Previous study carried out on PC12 cells expressing each alpha(2)-adrenergic receptor subtype individually (PC12/alpha(2A), /alpha(2B) or /alpha(2C)) have shown that epinephrine causes activation of PI3K and phosphorylation of Erk 1/2. The signal transduction mechanisms whereby each alpha(2)-AR subtype triggers these actions were investigated in the present study.

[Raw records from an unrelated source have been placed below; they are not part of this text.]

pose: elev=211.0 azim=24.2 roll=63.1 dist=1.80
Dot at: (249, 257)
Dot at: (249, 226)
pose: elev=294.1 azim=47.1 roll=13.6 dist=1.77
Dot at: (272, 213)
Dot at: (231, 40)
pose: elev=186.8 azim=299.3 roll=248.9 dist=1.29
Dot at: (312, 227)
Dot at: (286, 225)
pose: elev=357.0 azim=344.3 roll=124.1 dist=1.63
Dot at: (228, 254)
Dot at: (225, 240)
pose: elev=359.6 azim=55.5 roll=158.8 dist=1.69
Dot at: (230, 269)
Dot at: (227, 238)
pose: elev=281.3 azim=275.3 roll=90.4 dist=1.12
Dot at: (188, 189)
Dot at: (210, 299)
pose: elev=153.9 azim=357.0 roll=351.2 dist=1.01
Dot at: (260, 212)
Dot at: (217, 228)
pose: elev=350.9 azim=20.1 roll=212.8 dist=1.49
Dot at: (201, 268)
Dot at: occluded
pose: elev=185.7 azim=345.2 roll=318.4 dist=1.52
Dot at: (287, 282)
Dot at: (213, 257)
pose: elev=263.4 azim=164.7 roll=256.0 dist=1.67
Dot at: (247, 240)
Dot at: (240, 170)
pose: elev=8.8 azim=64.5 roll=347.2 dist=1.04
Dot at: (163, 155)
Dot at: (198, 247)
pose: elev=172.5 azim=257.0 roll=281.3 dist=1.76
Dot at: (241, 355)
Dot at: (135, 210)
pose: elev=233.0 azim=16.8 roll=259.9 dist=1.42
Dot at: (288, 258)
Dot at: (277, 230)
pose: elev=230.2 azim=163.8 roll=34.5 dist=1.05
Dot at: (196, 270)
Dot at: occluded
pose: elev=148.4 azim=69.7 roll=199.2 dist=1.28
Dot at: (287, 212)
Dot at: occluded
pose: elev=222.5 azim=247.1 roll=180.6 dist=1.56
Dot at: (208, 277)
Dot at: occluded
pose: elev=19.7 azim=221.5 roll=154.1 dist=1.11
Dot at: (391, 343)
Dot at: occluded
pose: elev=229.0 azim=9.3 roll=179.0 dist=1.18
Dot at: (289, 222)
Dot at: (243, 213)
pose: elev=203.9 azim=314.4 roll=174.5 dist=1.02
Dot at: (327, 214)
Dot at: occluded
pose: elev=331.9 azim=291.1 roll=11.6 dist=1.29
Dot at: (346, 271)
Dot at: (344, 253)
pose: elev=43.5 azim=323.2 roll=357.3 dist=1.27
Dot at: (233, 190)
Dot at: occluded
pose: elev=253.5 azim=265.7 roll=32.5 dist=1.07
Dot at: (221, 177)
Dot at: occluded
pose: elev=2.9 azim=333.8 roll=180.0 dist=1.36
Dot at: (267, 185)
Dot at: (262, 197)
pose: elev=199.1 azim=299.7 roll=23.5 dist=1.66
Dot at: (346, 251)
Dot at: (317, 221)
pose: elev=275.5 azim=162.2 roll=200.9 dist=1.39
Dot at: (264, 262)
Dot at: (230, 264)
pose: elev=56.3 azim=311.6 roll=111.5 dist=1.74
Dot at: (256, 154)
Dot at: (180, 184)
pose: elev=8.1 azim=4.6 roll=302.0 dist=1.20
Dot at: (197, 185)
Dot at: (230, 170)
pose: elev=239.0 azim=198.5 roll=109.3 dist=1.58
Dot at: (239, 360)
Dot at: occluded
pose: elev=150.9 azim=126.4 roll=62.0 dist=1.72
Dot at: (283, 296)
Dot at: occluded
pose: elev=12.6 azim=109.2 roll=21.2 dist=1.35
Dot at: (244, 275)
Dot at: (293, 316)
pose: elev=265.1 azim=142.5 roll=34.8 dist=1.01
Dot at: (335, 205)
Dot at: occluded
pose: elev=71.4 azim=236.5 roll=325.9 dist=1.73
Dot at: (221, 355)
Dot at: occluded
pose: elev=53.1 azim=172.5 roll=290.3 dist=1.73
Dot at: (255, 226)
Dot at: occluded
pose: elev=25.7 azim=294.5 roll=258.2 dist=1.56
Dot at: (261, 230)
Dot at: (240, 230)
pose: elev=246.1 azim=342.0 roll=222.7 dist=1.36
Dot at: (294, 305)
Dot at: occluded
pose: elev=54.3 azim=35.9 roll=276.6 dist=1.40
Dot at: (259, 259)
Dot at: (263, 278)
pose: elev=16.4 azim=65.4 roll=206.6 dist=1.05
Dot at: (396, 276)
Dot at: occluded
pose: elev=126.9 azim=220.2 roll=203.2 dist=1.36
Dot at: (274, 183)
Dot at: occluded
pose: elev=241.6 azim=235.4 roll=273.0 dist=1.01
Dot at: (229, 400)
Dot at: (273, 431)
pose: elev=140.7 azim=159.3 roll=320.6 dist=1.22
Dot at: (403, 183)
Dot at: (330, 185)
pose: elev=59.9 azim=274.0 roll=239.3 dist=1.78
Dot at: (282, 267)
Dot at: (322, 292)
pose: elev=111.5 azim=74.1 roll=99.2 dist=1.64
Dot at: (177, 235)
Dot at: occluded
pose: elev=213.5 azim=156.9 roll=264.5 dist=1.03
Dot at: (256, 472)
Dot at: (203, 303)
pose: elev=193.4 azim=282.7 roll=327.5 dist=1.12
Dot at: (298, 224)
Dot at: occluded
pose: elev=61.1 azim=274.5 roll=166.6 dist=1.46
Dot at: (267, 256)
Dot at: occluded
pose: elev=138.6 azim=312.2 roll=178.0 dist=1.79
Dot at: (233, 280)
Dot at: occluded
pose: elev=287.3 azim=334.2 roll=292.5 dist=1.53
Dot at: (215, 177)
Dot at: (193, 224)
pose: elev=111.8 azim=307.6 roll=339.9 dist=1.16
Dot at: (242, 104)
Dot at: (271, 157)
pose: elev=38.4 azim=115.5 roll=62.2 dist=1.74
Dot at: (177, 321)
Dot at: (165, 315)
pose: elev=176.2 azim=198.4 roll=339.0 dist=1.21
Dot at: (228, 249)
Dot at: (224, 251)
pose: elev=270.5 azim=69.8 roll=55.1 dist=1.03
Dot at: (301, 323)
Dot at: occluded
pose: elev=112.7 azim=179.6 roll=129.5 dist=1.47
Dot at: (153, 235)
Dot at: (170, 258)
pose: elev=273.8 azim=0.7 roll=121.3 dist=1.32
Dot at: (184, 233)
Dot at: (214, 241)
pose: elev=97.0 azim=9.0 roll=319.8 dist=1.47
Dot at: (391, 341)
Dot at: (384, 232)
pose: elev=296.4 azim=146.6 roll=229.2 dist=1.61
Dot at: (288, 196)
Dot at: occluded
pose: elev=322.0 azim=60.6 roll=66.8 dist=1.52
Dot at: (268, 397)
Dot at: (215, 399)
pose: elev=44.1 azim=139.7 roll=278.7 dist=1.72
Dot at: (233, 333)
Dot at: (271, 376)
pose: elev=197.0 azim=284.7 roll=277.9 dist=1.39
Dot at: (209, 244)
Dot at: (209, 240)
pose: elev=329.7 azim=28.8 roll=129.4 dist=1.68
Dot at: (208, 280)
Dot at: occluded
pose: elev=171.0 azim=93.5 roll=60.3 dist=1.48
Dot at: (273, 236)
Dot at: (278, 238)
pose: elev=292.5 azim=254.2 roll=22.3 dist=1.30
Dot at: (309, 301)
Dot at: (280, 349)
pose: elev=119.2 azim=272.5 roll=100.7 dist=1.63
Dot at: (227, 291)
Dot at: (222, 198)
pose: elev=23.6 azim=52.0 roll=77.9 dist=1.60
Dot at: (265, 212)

In all three clones, epinephrine-induced phosphorylation of MAPK or Akt was abolished by prior treatment with ketoconazole, but not with indomethacin or nordihydroguaiaretic acid. On the other hand, treatment of the clones with epinephrine caused a rapid increase of AA release, which was fully abolished by the PLC inhibitor U73122, but was unaffected by the PLA(2) inhibitor quinacrine. The effects of epinephrine on MAPK and Akt were mimicked by cell exposure to exogenous AA. Furthermore, whereas U73122 abolished the effects of epinephrine, quinacrine only prevented the effects of epinephrine, suggesting that AA release through PLC and its metabolites are responsible for MAPK and Akt activation by alpha(2)-ARs. Treatment with 1,10-phenanthroline, CRM197, or tyrphostin AG1478 suppressed MAPK and Akt phosphorylation by epinephrine or AA, in a subtype-specific manner. Furthermore, conditioned culture medium from epinephrine-treated PC12/alpha(2) induced MAPK and Akt phosphorylation in wild-type PC12. Inhibition of NGFR tyrosine phosphorylation had no effect but the src inhibitor PP1 abolished MAPK and Akt phosphorylation in all three clones. Our results provide evidence for a putative pathway by which alpha(2)-ARs activate MAPK and Akt in PC12 cells, involving stimulation of PLC, AA release, AA metabolism by cytochrome P450-dependent epoxygenase, stimulation of matrix metalloproteinases and subtype-specific transactivation of EGFR through src activation and heparin-binding EGF-like growth factor release.